Open source software operates according to the model of the gift economy, Roh notes. Companies and programmers give up their proprietary rights to the products they produce — making of them a sort of gift to the broader society — but they know that they will receive gifts in return: newer and better forms of software and innovations made by the users who freely build on their work. The notion is grounded in a sense of the cultural value of good software: we all benefit, and it enriches our society as a whole.

The proprietary model of literary production, on the other hand, mired in restrictive copyright rules, suggests that literary producers are losing sight of the broader cultural value of their work. There’s an implicit inferiority complex at the root of proprietary models: a literary work’s greatest value is seen to be what it imparts to its creator (royalties and profits), not what it imparts to the broader society.

Roh suggests that literary and creative producers could take a lesson from software programmers and develop what he refers to as ‘literary versioning’. Much as we consider it inevitable that our operating systems and applications will eventually be upgraded to a new version, why not think of literary works the same way? Instead of trying to lock down a creative work as soon as it’s published, so as to prevent other people from altering or modifying it on their own, why not simply accept the inevitability of its modification, and acknowledge that literary works will be re-worked freely by others into new versions?

Indeed, this is already happening in other forms of culture — movies and television series produced decades ago are being remade or ‘rebooted’ so as to be more relevant to today’s culture. This demonstrates how ‘versioning’ is being carried out not simply to refresh the technological components of a work (as in software) but also to refresh the cultural components (rebooting movies and television shows). Remaking such works every generation or two is becoming more and more common — why should literary works be any different?

Roh’s work offers a number of valuable insights. The ardent defense of copyright on a broad scale, he suggests, isn’t so much about protecting specific works as it is about resisting a changing cultural logic that no longer values the ideology of single author genius. There’s a clash of cultures that’s gathering speed and intensity: copyright culture, which is trying to preserve control of ideas and financial incentives for individual creators, versus an emerging culture that’s grown up in a world of interconnected horizontal networks, derivative texts, and open source models where original authorship is valued less than the potential a work has for being built upon by others.

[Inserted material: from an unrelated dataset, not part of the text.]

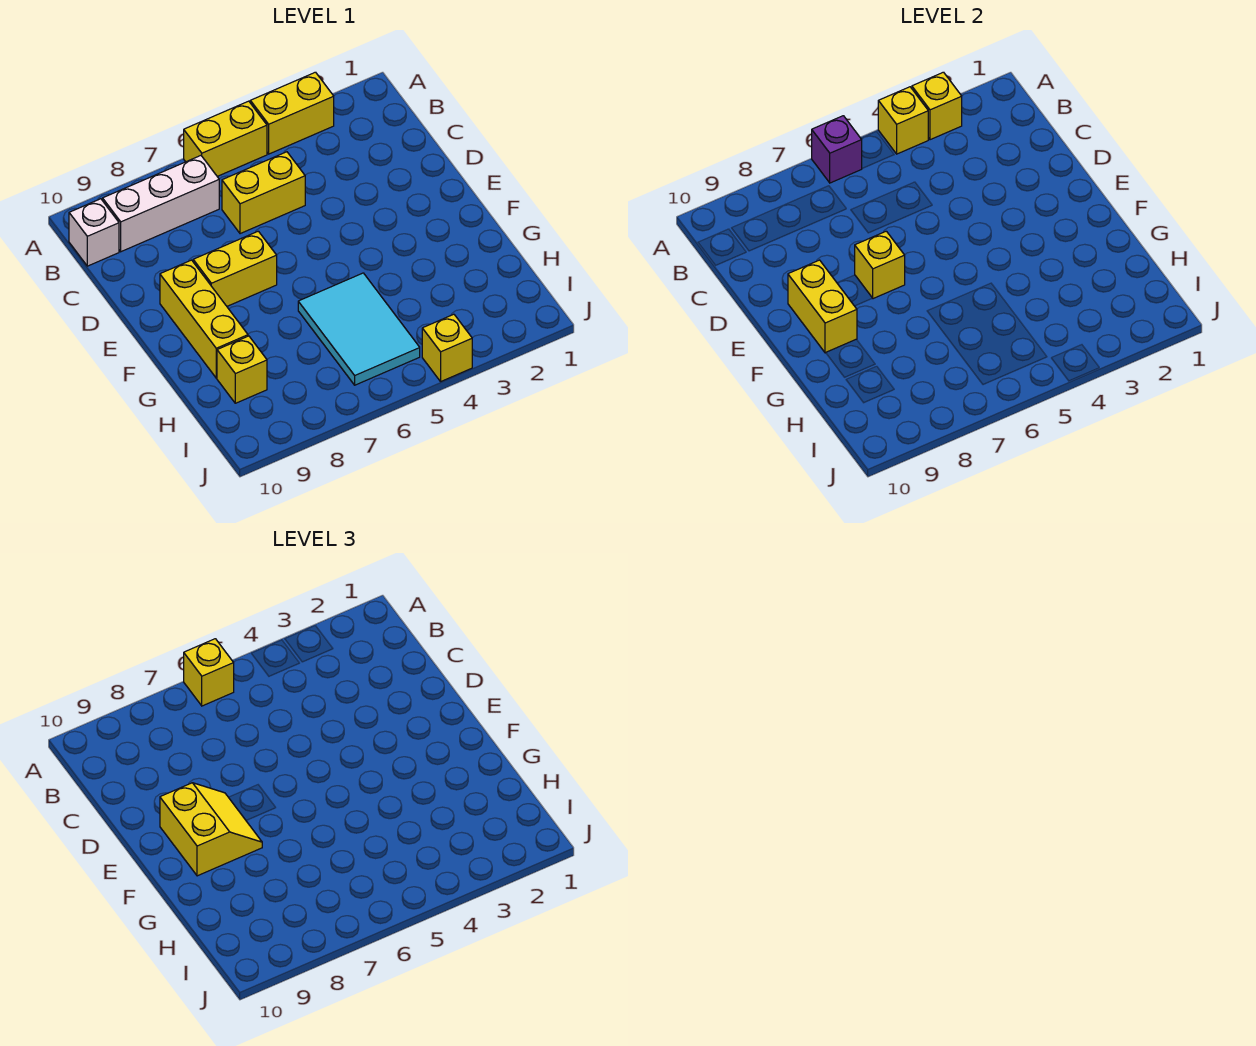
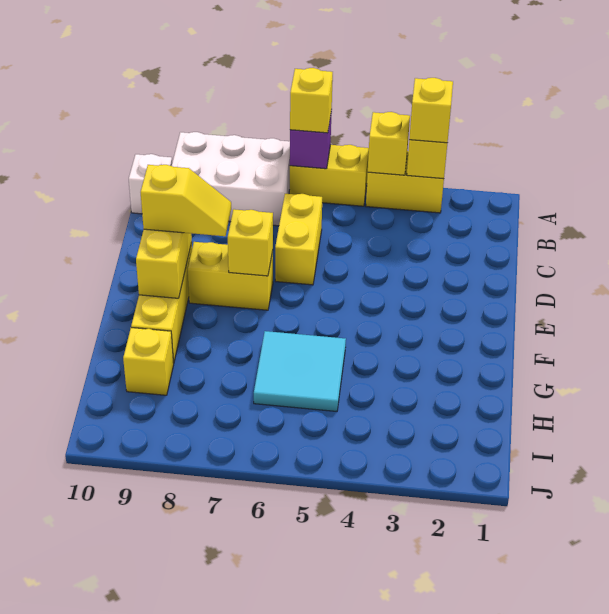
white 1x3 brick [103,156,219,252] -> white 2x3 brick [172,132,290,226]
yellow 1x2 brick [222,152,305,234] -> yellow 1x2 brick turned to [275,194,322,285]
yellow 2x2 slope [160,783,262,876] -> yellow 1x2 slope [141,165,231,236]
cyan 2x3 tile [298,273,420,385] -> cyan 2x2 tile [254,331,346,411]
yellow 1x1 brick [422,314,472,381] -> yellow 1x1 brick moved to [409,78,453,143]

One of the outcomes, some scholars suggest, is that authors need to stop placing themselves at the centre of focus. Any move toward disrupting the copyright model will necessarily involve relinquishing authorial control, and authors risk being sidelined as their works take flight and are reworked, remixed and reinvented by the broader culture. This, perhaps, is what really frightens scholars and literary producers more than financial loss: the idea that they will lose a bit of their individuality amid a growing sea of creative and intellectual production. This may or may not happen — open source programmers are very good at crediting each other’s accomplishments in voluntary fashion — but the outcome might be a much more creative and intellectually vibrant culture for all of us.